Bu isim, Allah’tan başkasına ne hakikaten ve ne de mecazen verilemez. Diğer isimlerin ise, Allah’tan başkasına isim olarak verilmesinde bir mahzur yoktur. İnsanlara Kadir, Celâl ismini vermek gibi. Yalnız bu isimlerin başına, insanlara izafe edildiklerinde, “kul” mânâsına gelen “abd” kelimesinin ilâvesi güzeldir.
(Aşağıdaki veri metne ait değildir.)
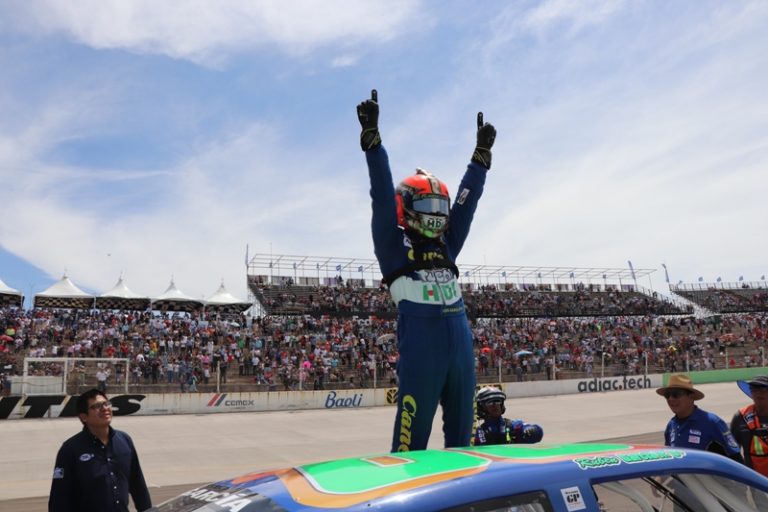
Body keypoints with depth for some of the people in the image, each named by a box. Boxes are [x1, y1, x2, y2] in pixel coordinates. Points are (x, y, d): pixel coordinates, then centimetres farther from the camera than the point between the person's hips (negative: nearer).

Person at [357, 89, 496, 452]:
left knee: (462, 429, 15)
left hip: (461, 342, 7)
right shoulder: (393, 244, 2)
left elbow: (466, 201, 21)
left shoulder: (446, 245, 18)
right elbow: (383, 196, -6)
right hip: (420, 343, -7)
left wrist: (482, 153, 24)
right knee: (413, 431, -4)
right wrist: (371, 138, -12)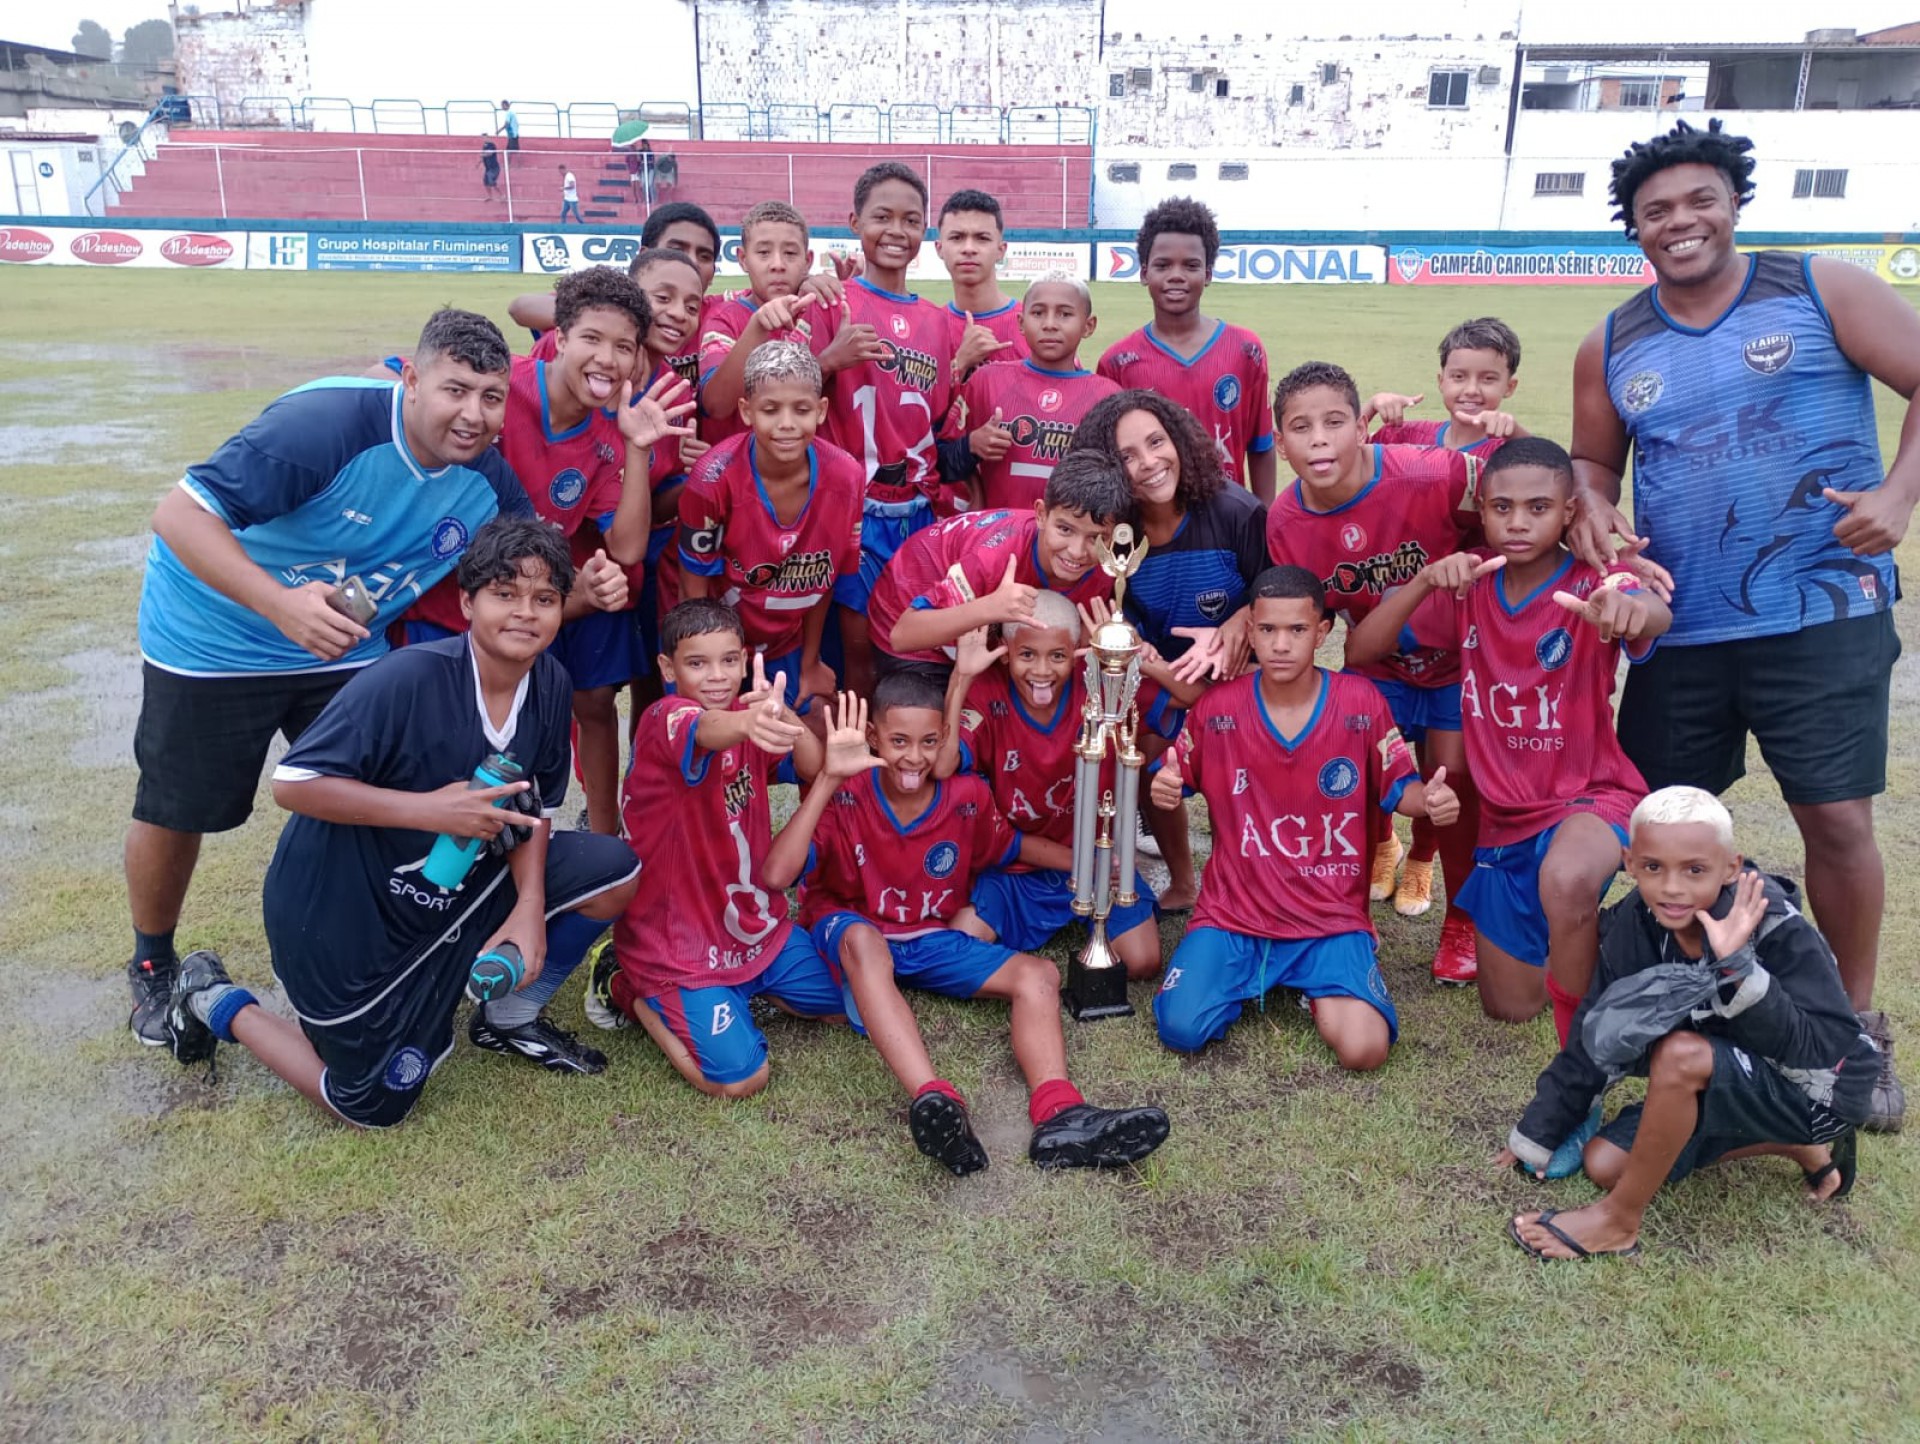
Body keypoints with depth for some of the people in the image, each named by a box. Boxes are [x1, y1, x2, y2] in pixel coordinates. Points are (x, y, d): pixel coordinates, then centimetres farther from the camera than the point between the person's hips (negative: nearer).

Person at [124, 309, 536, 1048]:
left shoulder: (487, 477, -12)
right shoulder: (327, 424, -33)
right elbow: (180, 513, -33)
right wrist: (280, 604, -48)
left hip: (346, 647, 5)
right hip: (213, 640, -5)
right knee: (177, 812, 10)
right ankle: (152, 968, 38)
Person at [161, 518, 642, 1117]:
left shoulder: (551, 685, -9)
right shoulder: (409, 679, -29)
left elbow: (531, 808, 1)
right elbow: (292, 783, -27)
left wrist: (530, 905, -13)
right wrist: (429, 809, -32)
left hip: (452, 887, 6)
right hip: (343, 908, -6)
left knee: (615, 873, -7)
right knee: (375, 1106, 6)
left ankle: (507, 1019, 14)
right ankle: (218, 1004, 27)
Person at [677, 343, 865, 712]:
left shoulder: (846, 478, -18)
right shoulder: (714, 478, -26)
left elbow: (825, 576, -3)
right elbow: (695, 589, -14)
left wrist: (810, 663, 5)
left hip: (786, 642, 3)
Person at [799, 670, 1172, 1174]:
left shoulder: (967, 797, -7)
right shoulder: (844, 797, -17)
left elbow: (1010, 845, 14)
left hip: (931, 941, 5)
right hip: (852, 938, -5)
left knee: (1037, 973, -14)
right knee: (863, 939, -40)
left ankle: (1059, 1114, -37)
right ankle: (934, 1099, -57)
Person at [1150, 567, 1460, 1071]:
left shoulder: (1361, 703, -5)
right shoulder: (1216, 707, -5)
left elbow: (1398, 788, 5)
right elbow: (1174, 781, 7)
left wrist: (1431, 799, -19)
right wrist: (1163, 788, -18)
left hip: (1331, 918, 0)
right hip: (1233, 913, 1)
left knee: (1364, 1049, -20)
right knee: (1181, 1030, -18)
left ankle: (1319, 990, 16)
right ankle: (1250, 978, 16)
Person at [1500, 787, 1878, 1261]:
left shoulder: (1777, 929, -27)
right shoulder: (1633, 925, -14)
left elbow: (1827, 1051, -31)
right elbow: (1593, 1039, -5)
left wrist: (1739, 967, -43)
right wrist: (1536, 1135, -1)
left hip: (1813, 1091, -7)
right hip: (1724, 1085, 7)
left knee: (1680, 1053, -33)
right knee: (1605, 1163, -4)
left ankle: (1618, 1220, -14)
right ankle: (1798, 1148, 10)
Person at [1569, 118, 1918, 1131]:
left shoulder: (1822, 292, -1)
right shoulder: (1612, 349, 7)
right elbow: (1593, 461, 17)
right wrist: (1592, 509, -5)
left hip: (1820, 617, -3)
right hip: (1678, 628, 3)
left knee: (1837, 820, -3)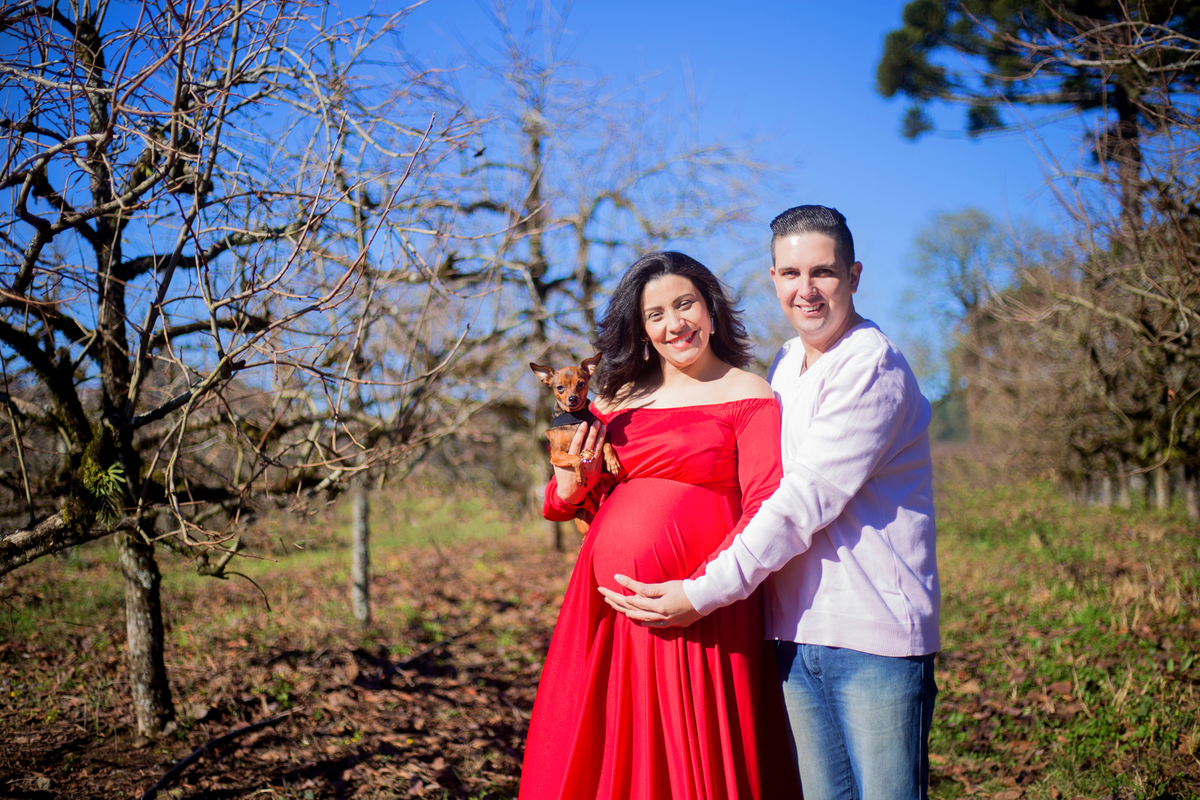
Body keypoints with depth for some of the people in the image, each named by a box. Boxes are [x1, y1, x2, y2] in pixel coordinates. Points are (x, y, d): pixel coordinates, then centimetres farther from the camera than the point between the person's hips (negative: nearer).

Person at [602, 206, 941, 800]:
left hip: (876, 635, -7)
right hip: (796, 635, 7)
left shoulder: (872, 368, -12)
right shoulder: (785, 364, 14)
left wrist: (703, 594, -16)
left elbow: (805, 502, -18)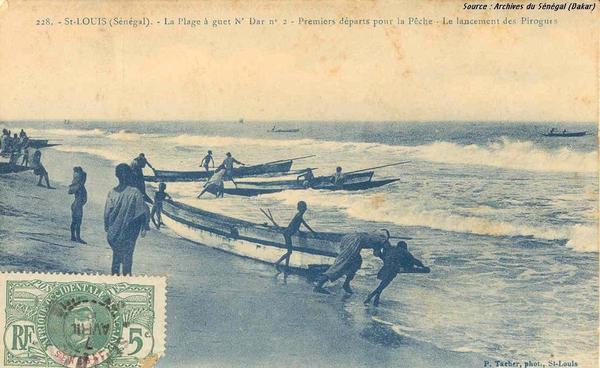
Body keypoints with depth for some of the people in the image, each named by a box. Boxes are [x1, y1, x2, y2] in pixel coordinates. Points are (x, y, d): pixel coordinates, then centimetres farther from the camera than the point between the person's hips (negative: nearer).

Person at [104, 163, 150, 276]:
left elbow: (107, 212, -3)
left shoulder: (112, 192, -8)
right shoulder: (135, 193, -14)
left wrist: (106, 226, 10)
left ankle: (115, 273, 25)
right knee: (127, 254, 9)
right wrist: (144, 228, -2)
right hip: (130, 231, -3)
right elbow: (143, 212, -12)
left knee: (116, 252, 20)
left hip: (114, 230, 3)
Abdülkadir ismi gibi...
er-RAHMÂN
Ezel’de bütün yaradılmışlar hakkında hayır ve rahmet irade buyuran;
Sevdiğini, sevmediğini ayırdetmiyerek bütün mahlûkatını sayısız nimetlere garkeden...
Hayatları için lüzumlu olan bütün rızıkları veren...
er-RAHÎM
Pek ziyade merhamet edici;
Verdiği nimetleri iyi kullananları daha büyük ve ebedî nimetler vermek suretiyle mükâfatlandırıcı...
Rahmân ism-i şerîfinden Allah Teâlâ’nın ezelde bütün mahlûkatı için hayır ve rahmet irade buyurduğu anlaşılır. Rahîm ism-i şerîfi ise, mahlûkatı arasında irade sahipleri, hususan mü’minler için rahmet-i İlâhiyyenin tecellisini ifade eder.